Using autoclave for instrument sterilization is the preferred method due to its safety, rapid and lethal effect of pressurized steam on all microorganisms.1 The majority of participants reported using autoclave sterilization of dental instruments. This is in accordance with other studies,15,25 and higher than what was reported in a previous study in Jordan by Al-Omari and Al-Dawiri 63%,11 whereas the findings of a study conducted by Banglani et al26 show that 76% of dental practitioners were using an autoclave.
Although performing maintenance and monitoring of autoclaves is very important to ensure perfect sterilization cycle,1 only half of the participants reported performing the last maintenance of the sterilization devices within a period of 1 week. Therefore, it is recommended to increase the training and education in autoclave biosafety measures and periodic maintenance.
Many dental instruments are sharp and can cause injuries when handled such as needle sticks.
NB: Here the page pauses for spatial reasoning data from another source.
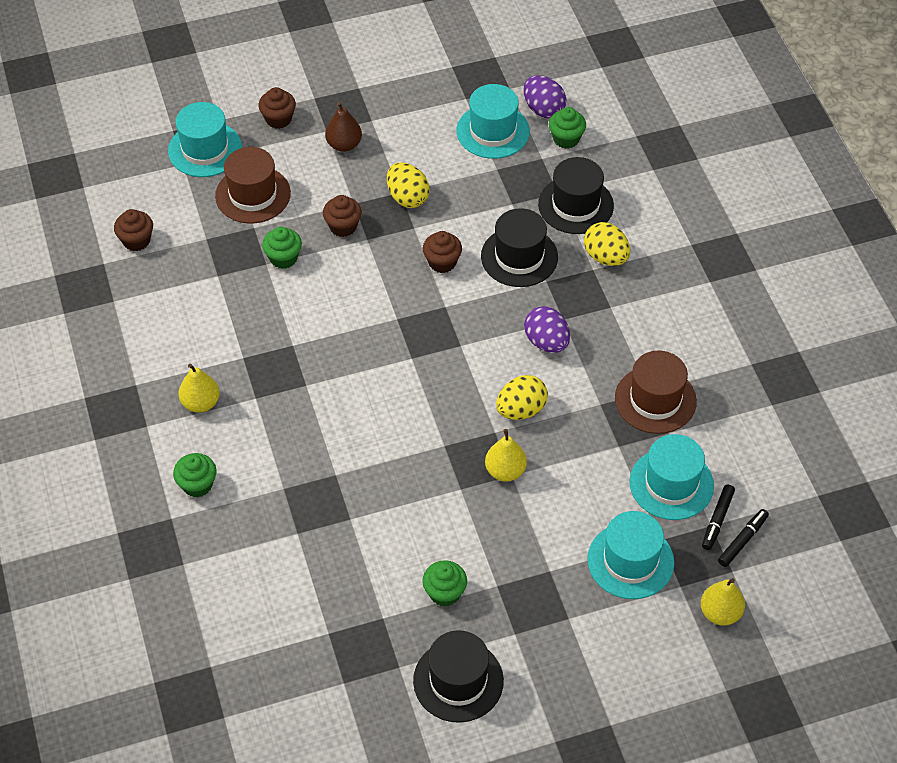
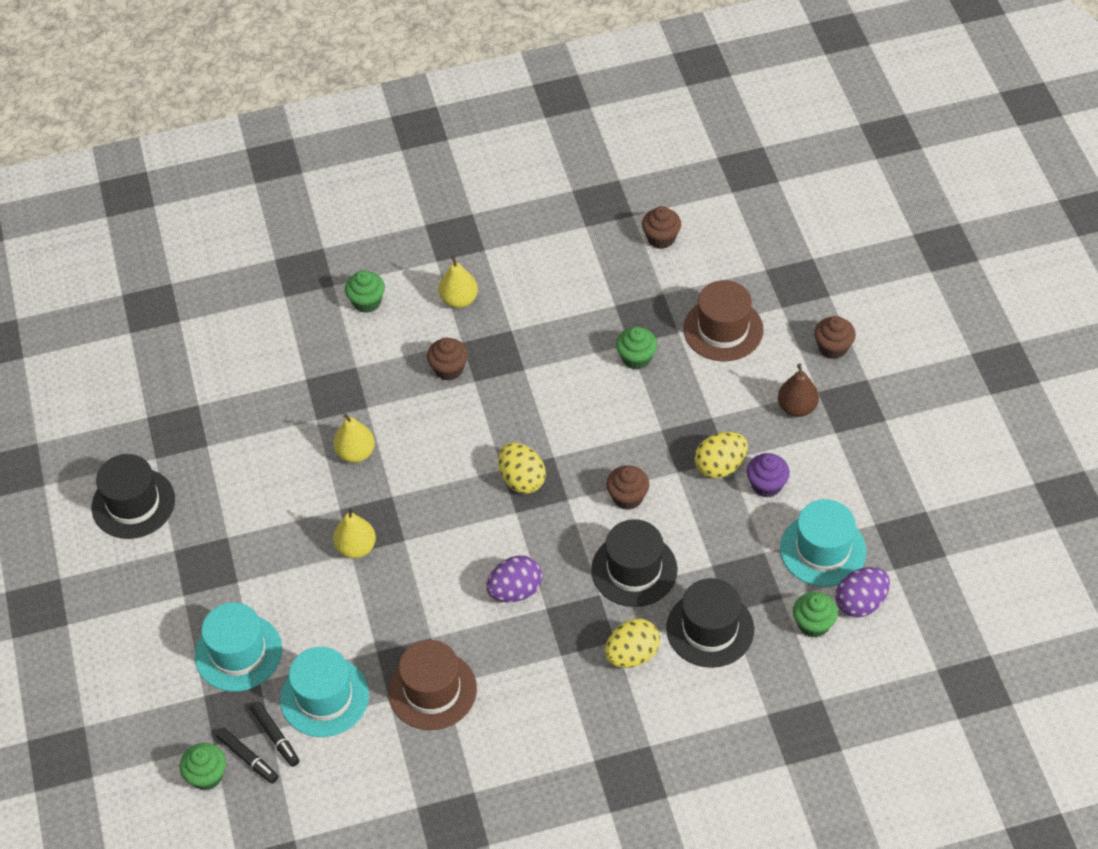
camera: 95 degrees right, 0 degrees up
turquoise hat [168,102,242,177] -> none
brown cupcake [323,195,362,237] -> brown cupcake moved to [427,338,468,381]
green cupcake [422,560,467,607] -> green cupcake moved to [180,743,226,790]
yellow egg [496,375,548,420] -> yellow egg moved to [498,442,546,494]
yellow pear [701,578,745,626] -> yellow pear moved to [333,414,375,463]
black marker [702,484,735,550] -> black marker turned 150 degrees counterclockwise [250,702,299,767]
none -> purple cupcake [747,453,790,498]

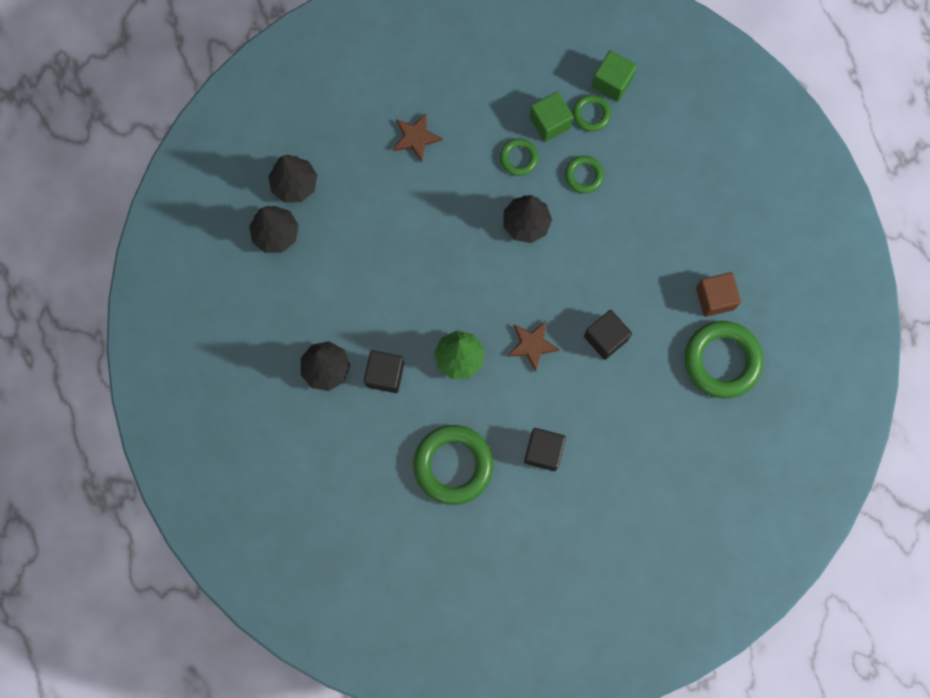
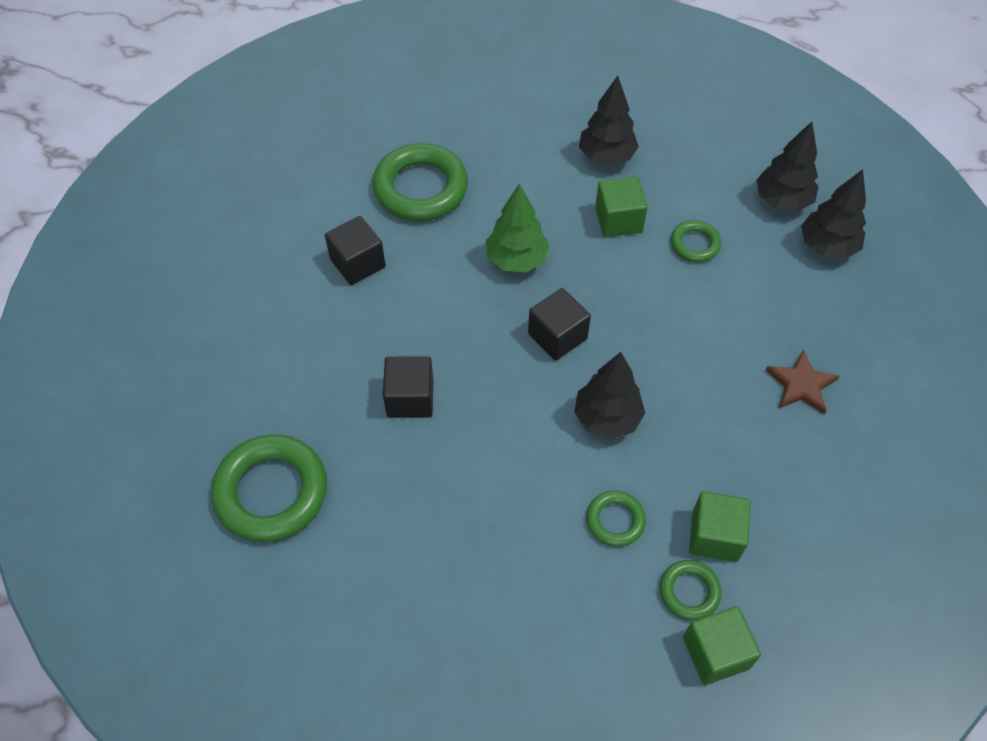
camera: 130 degrees right, 20 degrees down
black cube [364,350,404,393] -> black cube moved to [528,288,591,361]
green ring [500,138,539,176] -> green ring moved to [671,220,722,262]
brown star [508,321,560,372] -> none
brown cube [696,272,741,317] -> none
none -> green cube [595,177,648,237]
This type of accident can be a potential source of infections. Needle stick injuries and sharp accidents should be prevented by following the recommended measures including implementing an emergency protocol, maintaining detailed reports, and safely disposing of sharp objects.1,4 The majority of participants reported appropriate protocol for emergency treatment of needle stick and sharp accidents. However, approximately 65% reported that they keep detailed records of those accidents compared to 10% in India1 and in Germany 35% by dentists and dental assistants 42%, respectively.18 Using puncture-resistant containers for sharp instruments was reported by most of the participants (88.4%) which is higher than that was reported in a previous study in Jordan (31.8%)11 and less than that was reported in Saudi Arabia (99.2%).17 Although the overall practice in dealing with sharp objects among the study sample is good, it is recommended to optimize the performance of appropriate disposing protocols of sharp objects, compliance to the recommended guidelines during needle stick emergency, and maintaining detailed records of the accidents in the dental environment. Among the limitations of the current study is that the frequency of occupational infection and sharp injuries among examined population were not assessed. Therefore, future studies that include such measures are strongly recommended. Moreover, future similar studies should be conducted on a larger sample size.
Conclusion
The overall practice level of infection-control measures among dental care providers in Jordan is good. There is an improvement in the adherence of dental care providers to the universal guidelines of infection control compared to previous studies in Jordan. However, this level is not absolute as other studies have shown in various countries. Dental support staff showed less compliance with infection-control guidelines. Therefore, educational programs and training strategies should be implemented to maximize the compliance of dentists, as well as enhancing the compliance of dental support staff with infection-control guidelines. Academic curricula should emphasize on infection-control practice, by including comprehensive theoretical and practical courses of the most current infection-control measures. Also, dental support staff should be certified in order to practice dental assisting and dental hygiene. Finally, consistent infection-control compliance evaluations of various dental environments by well-trained persons/specialized committee is highly recommended.
Acknowledgment
This project was supported by the Deanship of Research at Jordan University of Science and Technology. The authors declare that there is no conflict of interests.
Data Sharing Statement
The data sets used during the current study are available from the corresponding author on reasonable request.
Disclosure
The authors report no conflicts of interest in this work.